> _Problem to solve_
Find and copy every line in the records that includes the string "linejoin".

[[ Given information, beginning ]]

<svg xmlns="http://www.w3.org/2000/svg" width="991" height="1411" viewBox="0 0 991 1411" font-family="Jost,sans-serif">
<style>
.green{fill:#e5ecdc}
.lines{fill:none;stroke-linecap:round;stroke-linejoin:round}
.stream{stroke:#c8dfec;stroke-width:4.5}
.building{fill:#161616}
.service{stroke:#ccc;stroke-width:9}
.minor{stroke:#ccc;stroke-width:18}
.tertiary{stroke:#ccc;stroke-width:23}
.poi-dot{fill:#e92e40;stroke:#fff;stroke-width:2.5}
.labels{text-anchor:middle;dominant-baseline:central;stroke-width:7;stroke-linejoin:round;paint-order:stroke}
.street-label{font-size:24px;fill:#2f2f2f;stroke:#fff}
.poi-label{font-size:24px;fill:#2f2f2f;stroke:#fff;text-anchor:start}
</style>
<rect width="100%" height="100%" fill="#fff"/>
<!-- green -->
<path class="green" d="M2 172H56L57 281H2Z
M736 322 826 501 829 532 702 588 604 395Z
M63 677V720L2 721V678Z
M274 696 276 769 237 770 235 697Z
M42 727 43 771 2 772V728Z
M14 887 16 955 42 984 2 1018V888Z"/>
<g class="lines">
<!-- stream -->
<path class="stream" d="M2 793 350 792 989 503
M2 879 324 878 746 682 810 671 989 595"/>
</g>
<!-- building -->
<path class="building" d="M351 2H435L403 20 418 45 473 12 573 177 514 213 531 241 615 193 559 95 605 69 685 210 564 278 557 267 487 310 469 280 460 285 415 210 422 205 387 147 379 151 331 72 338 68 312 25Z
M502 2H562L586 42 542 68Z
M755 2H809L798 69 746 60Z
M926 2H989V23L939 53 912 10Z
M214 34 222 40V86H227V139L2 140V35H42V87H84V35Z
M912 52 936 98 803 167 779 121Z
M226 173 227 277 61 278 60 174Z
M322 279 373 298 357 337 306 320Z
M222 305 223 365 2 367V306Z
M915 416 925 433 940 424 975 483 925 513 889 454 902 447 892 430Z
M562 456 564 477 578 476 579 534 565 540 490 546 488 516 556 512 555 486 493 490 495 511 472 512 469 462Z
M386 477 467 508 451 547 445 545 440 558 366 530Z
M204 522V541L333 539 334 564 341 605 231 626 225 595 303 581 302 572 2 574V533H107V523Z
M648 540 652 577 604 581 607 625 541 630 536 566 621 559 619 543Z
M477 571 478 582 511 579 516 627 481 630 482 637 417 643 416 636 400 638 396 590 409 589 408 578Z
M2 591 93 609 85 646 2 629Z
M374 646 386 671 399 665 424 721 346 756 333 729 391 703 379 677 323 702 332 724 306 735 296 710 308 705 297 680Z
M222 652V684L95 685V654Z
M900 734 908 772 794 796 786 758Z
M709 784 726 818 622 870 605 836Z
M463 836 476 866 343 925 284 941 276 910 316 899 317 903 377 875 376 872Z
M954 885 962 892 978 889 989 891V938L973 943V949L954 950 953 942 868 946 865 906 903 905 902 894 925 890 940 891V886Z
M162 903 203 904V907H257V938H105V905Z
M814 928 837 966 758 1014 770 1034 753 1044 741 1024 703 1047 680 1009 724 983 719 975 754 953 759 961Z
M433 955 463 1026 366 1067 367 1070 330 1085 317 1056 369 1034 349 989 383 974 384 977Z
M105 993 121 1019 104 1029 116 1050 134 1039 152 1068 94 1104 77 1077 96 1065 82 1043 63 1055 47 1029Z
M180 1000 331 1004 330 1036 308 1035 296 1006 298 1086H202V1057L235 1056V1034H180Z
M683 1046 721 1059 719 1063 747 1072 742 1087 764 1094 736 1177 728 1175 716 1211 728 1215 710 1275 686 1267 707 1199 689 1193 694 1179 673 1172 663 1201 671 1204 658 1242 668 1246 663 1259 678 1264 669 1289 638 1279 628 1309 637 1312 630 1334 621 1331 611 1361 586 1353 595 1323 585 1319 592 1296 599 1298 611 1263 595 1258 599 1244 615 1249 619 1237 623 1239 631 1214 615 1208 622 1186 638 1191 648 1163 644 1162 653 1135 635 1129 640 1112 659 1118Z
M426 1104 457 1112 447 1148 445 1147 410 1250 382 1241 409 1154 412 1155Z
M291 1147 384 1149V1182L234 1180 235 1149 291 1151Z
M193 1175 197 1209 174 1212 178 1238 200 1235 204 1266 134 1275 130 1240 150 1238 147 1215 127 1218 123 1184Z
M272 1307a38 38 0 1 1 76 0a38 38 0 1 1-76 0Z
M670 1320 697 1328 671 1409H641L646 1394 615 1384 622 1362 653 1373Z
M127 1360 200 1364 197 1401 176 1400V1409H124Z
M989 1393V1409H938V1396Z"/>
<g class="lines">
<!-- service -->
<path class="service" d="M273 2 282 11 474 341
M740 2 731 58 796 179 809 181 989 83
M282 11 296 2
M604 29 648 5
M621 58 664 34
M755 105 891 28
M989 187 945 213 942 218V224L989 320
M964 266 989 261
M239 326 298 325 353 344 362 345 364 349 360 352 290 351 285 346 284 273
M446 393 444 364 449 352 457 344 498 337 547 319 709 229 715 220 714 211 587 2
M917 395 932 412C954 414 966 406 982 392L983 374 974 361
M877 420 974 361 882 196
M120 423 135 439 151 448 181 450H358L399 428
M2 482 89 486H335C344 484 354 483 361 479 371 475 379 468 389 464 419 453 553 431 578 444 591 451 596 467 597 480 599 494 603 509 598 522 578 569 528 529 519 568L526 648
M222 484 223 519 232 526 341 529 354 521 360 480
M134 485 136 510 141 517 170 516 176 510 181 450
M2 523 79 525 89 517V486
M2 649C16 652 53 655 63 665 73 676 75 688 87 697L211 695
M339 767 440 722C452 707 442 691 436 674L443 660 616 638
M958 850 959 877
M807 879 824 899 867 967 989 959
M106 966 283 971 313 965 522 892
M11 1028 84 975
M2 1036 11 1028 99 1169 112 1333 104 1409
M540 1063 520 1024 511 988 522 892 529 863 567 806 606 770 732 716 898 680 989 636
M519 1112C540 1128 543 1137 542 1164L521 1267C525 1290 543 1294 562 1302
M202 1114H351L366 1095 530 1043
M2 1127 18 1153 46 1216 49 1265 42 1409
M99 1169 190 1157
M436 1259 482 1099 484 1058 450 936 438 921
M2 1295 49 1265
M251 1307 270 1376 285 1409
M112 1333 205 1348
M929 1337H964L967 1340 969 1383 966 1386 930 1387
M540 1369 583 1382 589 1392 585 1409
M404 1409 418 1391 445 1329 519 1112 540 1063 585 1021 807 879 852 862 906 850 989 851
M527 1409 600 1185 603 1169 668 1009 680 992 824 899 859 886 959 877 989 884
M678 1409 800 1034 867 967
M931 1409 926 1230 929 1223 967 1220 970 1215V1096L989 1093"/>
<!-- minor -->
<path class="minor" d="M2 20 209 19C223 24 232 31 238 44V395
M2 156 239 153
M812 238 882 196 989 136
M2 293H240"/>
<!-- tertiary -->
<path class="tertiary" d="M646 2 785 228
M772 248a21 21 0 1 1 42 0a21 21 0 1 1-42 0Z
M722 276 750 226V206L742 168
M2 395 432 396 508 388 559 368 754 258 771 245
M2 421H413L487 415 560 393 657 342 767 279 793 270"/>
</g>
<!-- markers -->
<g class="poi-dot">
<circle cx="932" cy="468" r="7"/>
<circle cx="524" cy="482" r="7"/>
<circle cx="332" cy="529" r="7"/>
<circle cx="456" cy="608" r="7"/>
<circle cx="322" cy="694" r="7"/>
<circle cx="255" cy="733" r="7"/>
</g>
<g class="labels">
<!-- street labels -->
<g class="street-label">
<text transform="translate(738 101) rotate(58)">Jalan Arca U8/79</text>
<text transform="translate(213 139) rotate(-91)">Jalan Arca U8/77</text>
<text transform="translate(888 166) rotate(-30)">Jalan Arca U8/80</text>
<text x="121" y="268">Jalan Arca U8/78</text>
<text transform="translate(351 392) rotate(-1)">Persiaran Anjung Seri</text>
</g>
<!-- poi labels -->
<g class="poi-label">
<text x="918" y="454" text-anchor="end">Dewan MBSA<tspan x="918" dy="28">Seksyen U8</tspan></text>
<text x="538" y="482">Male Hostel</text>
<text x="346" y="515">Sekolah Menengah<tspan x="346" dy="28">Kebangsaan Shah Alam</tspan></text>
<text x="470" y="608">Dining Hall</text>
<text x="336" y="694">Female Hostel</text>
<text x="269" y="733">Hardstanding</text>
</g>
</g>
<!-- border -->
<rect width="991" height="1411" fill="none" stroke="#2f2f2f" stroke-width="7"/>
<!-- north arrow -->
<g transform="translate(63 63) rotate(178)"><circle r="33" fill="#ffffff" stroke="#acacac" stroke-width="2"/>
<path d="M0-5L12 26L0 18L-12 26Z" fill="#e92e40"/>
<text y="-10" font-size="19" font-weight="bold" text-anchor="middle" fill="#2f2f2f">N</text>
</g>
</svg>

[[ Given information, end ]]

> _Written reply_
.lines{fill:none;stroke-linecap:round;stroke-linejoin:round}
.labels{text-anchor:middle;dominant-baseline:central;stroke-width:7;stroke-linejoin:round;paint-order:stroke}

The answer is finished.